Over the last decade, the farm bill has allowed the U.S. Department of Agriculture to shower tens of billions of dollars in subsidies on the nation's cotton and rice farmers (along with corn, soybean, wheat, sugar and milk producers). These subsidies flow whether growers need them or not. They flow even as they damage the environment and our nutritional well-being. They flow, all the while enabling the biggest farms to consolidate into megafarms.

It wasn't always this way. The farm bill emerged during the Dust Bowl and Great Depression as a temporary financial safety net for family farmers. It included programs to promote soil conservation and distribute food surpluses to the needy. In the seven decades since that genie was let out of the bottle, the farm bill has become a high-stakes political game that has changed how we farm and what we eat. Today, more than a third of the budget goes to an elite group of commodity farms that grows grains and oilseed crops, mainly for feeding livestock and making processed foods (and now, fuels).

When current farm bill negotiations started in 2006, a proverbial food fight erupted. An array of nonprofit organizations, including Oxfam, Bread for the World and the Sustainable Agriculture Coalition, pushed for a bill that would emphasize farming livelihoods, more effective environmental protection and better nutrition. Prices on nearly all commodities, except cotton, have been soaring. Average 2008 farm household income is anticipated to reach $90,000 -- nearly 20 percent above the national average. Meantime, commodity farmers were set to receive $13 billion in direct and indirect payments, disaster bailouts, crop insurance and conservation incentives in 2008 alone. Surely, reformers argued, this was the right time to stop throwing money at giant farming operations already making hay in current markets.

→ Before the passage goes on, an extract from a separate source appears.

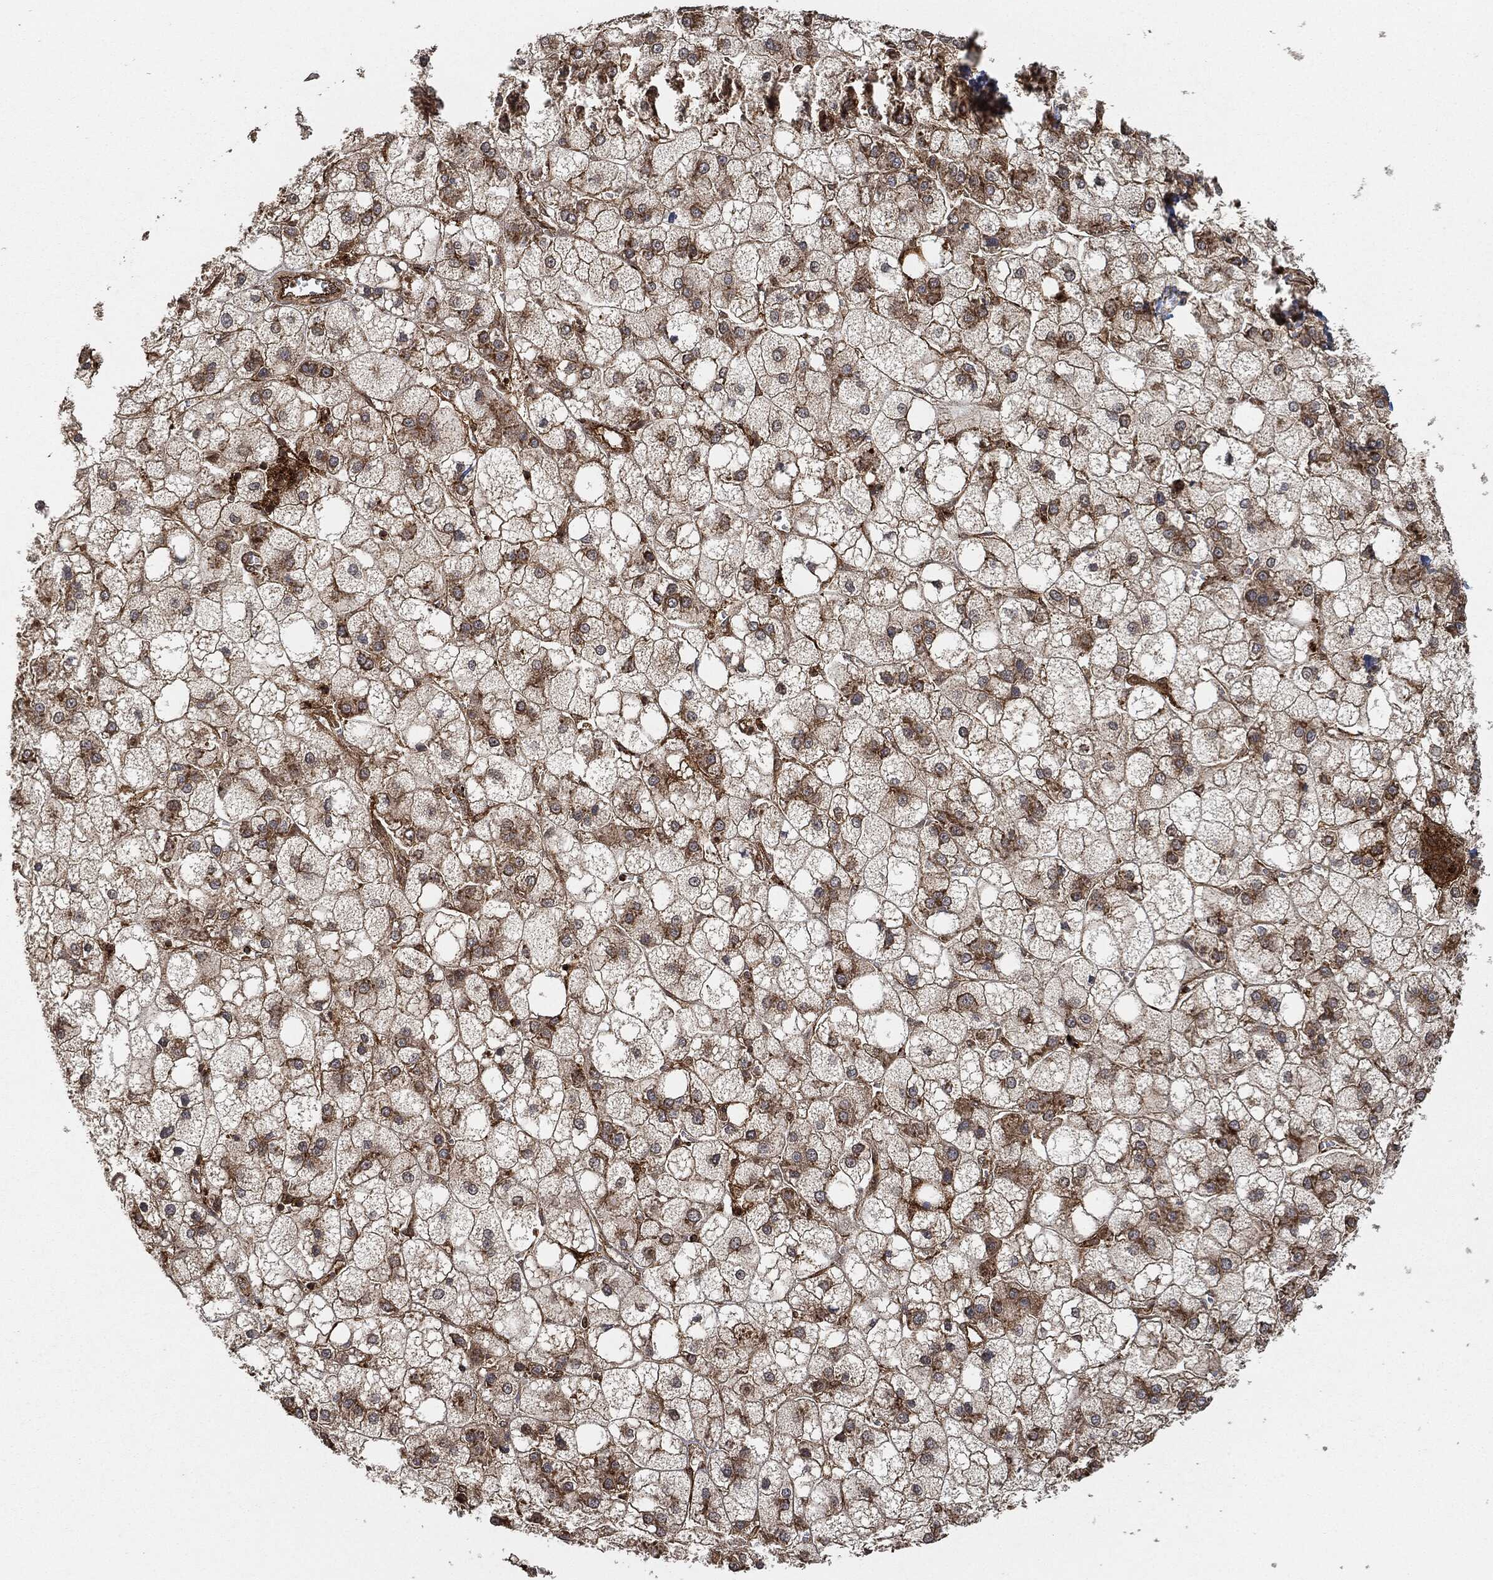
{"staining": {"intensity": "strong", "quantity": "25%-75%", "location": "cytoplasmic/membranous"}, "tissue": "liver cancer", "cell_type": "Tumor cells", "image_type": "cancer", "snomed": [{"axis": "morphology", "description": "Carcinoma, Hepatocellular, NOS"}, {"axis": "topography", "description": "Liver"}], "caption": "Immunohistochemical staining of hepatocellular carcinoma (liver) displays high levels of strong cytoplasmic/membranous positivity in approximately 25%-75% of tumor cells. (DAB (3,3'-diaminobenzidine) IHC with brightfield microscopy, high magnification).", "gene": "TPT1", "patient": {"sex": "male", "age": 73}}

They lobbied for a $250,000-per-farm subsidy cap, but that got struck down by a status-quo Senate. They pushed for more locally grown produce in public school cafeterias, a noble effort but minimally successful. The efforts to cut cotton farming subsidies, which distort global trade, fell short. They fought for full funding for the Conservation Security Program, which rewards farmers for reducing use of chemicals, diversifying crops, saving water, etc. Here, reformers won a large increase, but the fund remains vulnerable.

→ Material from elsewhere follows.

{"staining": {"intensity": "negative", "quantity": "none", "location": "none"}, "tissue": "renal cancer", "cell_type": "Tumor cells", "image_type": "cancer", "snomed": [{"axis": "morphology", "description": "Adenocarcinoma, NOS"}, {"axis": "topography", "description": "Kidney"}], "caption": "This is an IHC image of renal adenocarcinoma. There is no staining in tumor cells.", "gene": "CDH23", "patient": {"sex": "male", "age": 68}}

A few worthy programs were added: funds for organic farming research and to help pay organic certification fees; an expansion of local farmers markets; assistance for beginning farmers; and support for "specialty crop" producers, who for decades have been locked out of the subsidy game. (Specialty crops is farm-bill-speak for crops that are edible, such as fruits, nuts and vegetables, which many California farmers supply to the nation.)